SPAM: NOT THAT BAD?

American Digest’s Vanderleun writes,

SPAM is merely a bit of static in the background. Arguments that it “injures productivity” are bogus since that presumes that employees don’t spend a good part of their day injuring productivity on the job by reading web pages such as Politech. White collar employees will, when given a net connection, always fritter away hours of their day. To presume otherwise is to presume they are all on some sort of cyberassembly line where if the next email message isn’t right on target our massive economy is headed down the drain. Some people making their living selling consulting services on productivity to underworked executives may like to pretend otherwise, but the fact of the matter is that there’s always been a huge amount of slack in office jobs and SPAM elinination won’t make it stop. It will merely be spent on some site that offers flash Tetris.

The Zero-Spam Tolerance cult is just another manifestation of the Nanny Culture where individuals want someone, somewhere (aka “The Government”) to solve their quite stupidly simple and simply stupid problems by “passing a law,” “making a regulation,” and then “enforcing it” across the World Wide Wimpdom.
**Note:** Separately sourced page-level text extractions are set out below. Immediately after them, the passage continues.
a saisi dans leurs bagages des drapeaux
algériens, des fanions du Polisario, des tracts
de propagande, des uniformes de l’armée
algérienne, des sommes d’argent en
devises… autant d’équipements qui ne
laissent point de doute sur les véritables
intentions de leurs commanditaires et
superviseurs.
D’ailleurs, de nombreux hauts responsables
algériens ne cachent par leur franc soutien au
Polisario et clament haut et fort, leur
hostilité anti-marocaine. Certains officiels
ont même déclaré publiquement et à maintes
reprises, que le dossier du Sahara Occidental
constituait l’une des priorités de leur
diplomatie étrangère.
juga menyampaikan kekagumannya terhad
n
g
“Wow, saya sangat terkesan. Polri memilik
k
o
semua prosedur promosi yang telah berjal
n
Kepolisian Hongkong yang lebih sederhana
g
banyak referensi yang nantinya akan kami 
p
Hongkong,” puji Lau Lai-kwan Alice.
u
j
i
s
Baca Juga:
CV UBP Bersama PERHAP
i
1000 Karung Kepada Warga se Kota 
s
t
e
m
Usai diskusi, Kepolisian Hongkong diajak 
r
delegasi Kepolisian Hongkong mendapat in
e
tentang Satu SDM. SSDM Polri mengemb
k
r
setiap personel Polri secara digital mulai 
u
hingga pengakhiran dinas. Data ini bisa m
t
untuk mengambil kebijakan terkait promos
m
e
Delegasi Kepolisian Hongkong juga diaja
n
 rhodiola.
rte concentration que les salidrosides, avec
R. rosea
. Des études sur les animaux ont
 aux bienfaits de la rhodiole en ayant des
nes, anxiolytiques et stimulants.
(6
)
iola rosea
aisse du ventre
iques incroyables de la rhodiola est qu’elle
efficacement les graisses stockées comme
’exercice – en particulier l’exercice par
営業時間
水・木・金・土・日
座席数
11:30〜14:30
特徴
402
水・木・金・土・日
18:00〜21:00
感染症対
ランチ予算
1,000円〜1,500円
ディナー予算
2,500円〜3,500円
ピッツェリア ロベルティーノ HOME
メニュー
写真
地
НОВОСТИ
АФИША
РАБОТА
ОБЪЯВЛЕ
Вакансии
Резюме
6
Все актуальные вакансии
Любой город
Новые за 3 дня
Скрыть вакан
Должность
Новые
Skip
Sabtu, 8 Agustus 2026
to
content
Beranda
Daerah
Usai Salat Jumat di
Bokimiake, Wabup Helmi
This from a group of users who can actually go in and wade through the process of correcting the Windows Registry? Simps and weaklings the lot of them. Cowboy up, dudes and dudettes!

Hmm. If I was going to spend two hours screwing around on the web, and have to spend 30 minutes deleting spam, doesn’t that mean that I will now fritter away 2-1/2 hours? Indeed, maybe three, to help relieve spam-induced stress?

(Hat tip: Ogged)

FILED UNDER: Science & Technology
James Joyner
About James Joyner
James Joyner is Professor and Department Head of Security Studies at Marine Corps University's Command and Staff College. He's a former Army officer and Desert Storm veteran. Views expressed here are his own. Follow James on Twitter @DrJJoyner.

Comments

  1. Vanderleun says:

    Thanks for the link and the notice. I appreciate it. But I have to say that if you’ve got a half an hour of spam deletion per day, you either need to get a working spam filter and set it up or stop spending so much time in AOL chat rooms.

  2. James Joyner says:

    Heh. It’s probably not that much, except when worms and such send tons of it my way. But, spread across an office, it’s quite a bit of time per day, let alone year. And, unlike just surfing around and relaxing, utterly without redemptive value.